Priyadharshini Balasubramanian manipulates a confocal microscope, to study the nanodiamonds that are part of the quantum sensor.Credit: IQST

Quantum diamonds

IQST takes an interdisciplinary approach to tackling quantum technology problems. Priyadharshini Balasubramanian, an IQST researcher at Ulm University, exemplifies this. Trained as a physicist in India, Balasubramanian works alongside biomedical scientists and engineers as she develops diamond-based quantum sensors that run at ambient temperatures.

“We study diamonds where two carbon atoms are replaced by nitrogen and a vacancy site,” says Balasubramanian. “They have localized electrons with magnetic properties that we use for high resolution sensing.”
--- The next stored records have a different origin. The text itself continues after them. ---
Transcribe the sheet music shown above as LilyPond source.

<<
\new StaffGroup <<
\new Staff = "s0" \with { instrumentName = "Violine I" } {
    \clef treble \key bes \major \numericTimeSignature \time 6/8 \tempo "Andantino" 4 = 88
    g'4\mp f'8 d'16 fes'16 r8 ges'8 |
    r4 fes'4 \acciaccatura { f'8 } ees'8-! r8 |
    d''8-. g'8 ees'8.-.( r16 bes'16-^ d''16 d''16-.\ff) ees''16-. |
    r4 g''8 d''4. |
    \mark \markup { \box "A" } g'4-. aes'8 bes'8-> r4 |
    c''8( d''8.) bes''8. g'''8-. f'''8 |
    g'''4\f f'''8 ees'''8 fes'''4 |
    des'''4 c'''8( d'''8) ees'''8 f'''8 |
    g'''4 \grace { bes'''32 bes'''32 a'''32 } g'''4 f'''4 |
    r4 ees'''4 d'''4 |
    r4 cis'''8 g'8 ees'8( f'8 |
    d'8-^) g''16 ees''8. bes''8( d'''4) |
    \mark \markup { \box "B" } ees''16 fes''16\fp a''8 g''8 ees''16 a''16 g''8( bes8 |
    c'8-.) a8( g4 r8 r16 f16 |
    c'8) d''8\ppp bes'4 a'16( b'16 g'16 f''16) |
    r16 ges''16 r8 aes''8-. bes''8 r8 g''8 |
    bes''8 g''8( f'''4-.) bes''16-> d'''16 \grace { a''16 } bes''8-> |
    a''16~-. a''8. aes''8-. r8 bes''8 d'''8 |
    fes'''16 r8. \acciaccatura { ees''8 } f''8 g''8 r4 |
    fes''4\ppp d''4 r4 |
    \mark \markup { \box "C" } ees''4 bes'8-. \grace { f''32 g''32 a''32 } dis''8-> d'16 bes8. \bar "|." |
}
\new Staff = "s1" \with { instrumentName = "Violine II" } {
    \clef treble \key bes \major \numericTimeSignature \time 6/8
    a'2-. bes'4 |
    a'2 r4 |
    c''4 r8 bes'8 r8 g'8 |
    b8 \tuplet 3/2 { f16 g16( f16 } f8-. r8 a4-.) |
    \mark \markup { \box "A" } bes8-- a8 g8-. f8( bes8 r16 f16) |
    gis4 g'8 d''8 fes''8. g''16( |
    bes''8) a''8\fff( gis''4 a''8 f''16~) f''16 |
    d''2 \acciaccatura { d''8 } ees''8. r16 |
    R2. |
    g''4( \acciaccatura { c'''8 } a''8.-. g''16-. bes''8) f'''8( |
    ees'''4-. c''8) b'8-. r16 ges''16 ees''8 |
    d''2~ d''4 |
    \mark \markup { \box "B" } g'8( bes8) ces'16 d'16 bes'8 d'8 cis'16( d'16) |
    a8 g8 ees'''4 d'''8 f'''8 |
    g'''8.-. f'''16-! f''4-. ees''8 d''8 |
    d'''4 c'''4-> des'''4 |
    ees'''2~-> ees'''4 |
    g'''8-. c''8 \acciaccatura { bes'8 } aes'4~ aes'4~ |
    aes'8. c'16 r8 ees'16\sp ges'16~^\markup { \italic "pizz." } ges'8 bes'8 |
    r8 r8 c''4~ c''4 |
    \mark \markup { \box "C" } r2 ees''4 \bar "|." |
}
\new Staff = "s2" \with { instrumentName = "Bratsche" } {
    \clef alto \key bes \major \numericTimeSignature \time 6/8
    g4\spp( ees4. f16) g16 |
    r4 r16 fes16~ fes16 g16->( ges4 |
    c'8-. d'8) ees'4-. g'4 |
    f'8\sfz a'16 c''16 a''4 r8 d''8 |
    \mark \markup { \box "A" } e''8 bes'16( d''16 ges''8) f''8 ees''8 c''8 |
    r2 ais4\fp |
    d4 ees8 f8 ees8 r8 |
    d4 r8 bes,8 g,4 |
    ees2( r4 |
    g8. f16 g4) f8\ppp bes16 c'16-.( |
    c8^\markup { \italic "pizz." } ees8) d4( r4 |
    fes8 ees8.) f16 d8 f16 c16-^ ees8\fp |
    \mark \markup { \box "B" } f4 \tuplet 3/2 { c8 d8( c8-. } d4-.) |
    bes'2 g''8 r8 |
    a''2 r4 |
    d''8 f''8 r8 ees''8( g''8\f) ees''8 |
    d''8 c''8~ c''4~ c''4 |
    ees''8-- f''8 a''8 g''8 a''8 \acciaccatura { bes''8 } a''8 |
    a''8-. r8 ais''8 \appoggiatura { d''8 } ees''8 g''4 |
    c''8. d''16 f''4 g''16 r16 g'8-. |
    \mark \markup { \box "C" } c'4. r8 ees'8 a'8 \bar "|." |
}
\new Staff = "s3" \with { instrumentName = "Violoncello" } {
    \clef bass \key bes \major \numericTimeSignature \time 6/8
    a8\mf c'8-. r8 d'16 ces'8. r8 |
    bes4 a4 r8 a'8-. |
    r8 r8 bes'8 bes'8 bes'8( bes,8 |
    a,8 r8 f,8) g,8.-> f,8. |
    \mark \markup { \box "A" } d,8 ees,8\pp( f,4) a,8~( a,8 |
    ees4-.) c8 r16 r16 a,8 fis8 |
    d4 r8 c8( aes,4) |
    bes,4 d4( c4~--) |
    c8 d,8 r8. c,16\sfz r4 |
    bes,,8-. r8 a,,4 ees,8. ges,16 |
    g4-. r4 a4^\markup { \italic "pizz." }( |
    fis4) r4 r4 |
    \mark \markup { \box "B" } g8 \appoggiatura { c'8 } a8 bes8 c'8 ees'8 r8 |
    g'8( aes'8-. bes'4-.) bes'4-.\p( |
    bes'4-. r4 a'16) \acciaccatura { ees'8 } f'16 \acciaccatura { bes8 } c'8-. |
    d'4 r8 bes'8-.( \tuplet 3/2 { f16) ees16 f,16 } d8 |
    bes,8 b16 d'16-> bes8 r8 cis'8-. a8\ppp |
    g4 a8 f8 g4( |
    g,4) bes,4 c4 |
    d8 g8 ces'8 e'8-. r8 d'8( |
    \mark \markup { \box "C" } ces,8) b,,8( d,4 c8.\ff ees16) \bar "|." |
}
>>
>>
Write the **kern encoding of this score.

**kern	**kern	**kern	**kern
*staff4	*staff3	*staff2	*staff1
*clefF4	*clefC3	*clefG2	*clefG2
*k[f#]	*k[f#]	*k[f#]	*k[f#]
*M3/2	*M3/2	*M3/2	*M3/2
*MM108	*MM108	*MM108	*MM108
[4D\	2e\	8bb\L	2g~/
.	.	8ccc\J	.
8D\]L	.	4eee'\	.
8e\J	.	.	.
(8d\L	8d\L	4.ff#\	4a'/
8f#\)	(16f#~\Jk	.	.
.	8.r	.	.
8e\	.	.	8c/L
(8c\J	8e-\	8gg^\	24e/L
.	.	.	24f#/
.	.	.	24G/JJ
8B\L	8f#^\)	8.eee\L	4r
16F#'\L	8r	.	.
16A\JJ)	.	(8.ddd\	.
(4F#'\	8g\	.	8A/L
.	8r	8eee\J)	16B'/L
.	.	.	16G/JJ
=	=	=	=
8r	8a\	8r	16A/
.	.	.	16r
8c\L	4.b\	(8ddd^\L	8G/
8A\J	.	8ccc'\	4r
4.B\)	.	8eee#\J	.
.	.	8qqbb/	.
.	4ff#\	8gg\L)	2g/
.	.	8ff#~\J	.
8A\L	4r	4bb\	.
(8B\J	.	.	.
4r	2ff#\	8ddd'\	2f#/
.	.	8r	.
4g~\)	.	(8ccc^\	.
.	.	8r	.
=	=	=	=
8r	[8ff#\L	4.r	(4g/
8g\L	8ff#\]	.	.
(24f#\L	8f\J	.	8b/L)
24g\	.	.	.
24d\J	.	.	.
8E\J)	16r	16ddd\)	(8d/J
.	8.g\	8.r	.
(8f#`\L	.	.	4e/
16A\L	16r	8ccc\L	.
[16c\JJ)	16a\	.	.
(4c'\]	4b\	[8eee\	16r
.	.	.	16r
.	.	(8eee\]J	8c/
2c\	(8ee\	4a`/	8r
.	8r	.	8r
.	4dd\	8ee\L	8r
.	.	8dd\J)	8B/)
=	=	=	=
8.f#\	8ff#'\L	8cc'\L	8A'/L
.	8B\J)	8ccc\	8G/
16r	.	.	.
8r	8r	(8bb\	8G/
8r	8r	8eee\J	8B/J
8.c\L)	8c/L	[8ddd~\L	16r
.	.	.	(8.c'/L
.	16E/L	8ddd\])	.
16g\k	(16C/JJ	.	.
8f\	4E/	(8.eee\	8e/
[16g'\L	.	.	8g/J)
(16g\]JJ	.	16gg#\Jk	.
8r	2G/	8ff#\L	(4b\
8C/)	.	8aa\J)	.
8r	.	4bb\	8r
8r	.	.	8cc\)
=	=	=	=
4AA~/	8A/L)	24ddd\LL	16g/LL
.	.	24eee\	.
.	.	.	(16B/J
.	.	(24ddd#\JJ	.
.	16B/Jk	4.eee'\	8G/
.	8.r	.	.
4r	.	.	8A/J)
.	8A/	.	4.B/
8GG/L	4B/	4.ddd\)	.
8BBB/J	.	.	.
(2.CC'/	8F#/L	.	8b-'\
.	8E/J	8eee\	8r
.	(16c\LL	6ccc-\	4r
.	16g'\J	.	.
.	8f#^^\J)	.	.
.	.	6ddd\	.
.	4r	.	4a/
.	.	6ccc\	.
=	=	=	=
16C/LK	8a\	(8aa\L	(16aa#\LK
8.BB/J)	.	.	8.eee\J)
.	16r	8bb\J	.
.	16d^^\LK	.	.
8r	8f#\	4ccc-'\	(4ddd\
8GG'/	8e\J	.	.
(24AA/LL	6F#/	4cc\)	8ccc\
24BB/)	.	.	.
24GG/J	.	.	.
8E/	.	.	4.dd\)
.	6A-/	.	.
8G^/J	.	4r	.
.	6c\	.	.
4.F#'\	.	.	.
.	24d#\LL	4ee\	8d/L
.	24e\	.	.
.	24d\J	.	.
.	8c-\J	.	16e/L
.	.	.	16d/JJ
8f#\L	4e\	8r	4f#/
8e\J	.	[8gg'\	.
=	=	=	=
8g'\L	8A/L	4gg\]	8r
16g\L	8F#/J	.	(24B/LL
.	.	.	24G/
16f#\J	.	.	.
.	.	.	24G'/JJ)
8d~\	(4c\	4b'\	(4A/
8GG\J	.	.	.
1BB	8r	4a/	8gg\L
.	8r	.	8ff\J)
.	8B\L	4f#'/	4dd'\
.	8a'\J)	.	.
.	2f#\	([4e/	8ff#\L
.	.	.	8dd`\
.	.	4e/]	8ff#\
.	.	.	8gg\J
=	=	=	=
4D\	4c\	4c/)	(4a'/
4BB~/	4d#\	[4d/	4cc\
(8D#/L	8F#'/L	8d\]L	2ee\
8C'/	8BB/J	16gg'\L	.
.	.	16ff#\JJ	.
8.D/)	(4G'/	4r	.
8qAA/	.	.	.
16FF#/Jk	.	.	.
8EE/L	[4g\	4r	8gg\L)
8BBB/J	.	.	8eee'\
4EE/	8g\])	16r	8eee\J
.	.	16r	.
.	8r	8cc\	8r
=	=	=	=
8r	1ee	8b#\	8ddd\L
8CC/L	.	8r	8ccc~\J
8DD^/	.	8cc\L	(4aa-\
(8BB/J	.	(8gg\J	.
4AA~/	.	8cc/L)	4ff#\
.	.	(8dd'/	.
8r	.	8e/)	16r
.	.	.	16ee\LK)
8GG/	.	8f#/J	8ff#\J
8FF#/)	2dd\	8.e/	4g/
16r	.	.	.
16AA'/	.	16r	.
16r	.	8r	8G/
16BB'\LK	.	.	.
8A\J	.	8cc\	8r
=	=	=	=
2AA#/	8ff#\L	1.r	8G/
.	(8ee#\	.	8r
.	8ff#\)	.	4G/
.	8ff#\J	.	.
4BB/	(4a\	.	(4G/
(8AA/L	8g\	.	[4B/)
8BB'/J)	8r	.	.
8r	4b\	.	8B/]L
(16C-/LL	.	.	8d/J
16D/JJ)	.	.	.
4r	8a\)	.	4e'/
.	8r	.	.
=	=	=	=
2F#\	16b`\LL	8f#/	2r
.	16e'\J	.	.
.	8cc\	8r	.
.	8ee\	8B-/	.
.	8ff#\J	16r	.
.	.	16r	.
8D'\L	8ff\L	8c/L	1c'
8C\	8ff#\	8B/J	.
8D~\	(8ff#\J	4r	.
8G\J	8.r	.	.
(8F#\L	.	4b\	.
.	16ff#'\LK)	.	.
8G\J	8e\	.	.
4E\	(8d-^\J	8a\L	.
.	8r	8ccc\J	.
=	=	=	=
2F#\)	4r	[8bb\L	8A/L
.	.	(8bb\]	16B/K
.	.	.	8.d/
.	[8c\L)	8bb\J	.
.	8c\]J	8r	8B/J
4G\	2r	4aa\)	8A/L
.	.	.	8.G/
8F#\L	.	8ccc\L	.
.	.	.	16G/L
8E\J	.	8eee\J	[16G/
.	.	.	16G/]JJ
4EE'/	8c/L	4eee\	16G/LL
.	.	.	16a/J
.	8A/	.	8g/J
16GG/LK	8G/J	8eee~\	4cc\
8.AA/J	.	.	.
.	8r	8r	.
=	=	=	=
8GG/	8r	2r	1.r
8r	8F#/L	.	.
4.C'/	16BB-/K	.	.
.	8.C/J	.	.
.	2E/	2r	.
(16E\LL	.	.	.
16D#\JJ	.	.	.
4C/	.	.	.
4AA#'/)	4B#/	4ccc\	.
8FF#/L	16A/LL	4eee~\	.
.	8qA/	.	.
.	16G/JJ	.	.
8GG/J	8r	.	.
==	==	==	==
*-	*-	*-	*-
The team uses their diamonds as nanoscale thermometers to gauge how effectively photothermal therapies heat up and kill cancer cells. In addition, attaching specific DNA strands to the diamond surface enables the device to identify cancers from an early stage.

“The advantage of this sensor is you can bring it right to the target — you don't need a lot of these mutations to detect if something’s wrong,” says Balasubramanian.

IQST’s approach is attracting attention: in recent years, it has had five research fellows among the most cited researchers world-wide. And with Baden-Württemberg pledging up to €40 million in quantum technology investments by 2024, the region’s appeal is hard to miss. “I used the grant I got from IQST to start a second project on quantum simulations,” says Meinert. “It’s actually cool to see that many of our quantum computer ideas started with the questions I was asking the simulator.”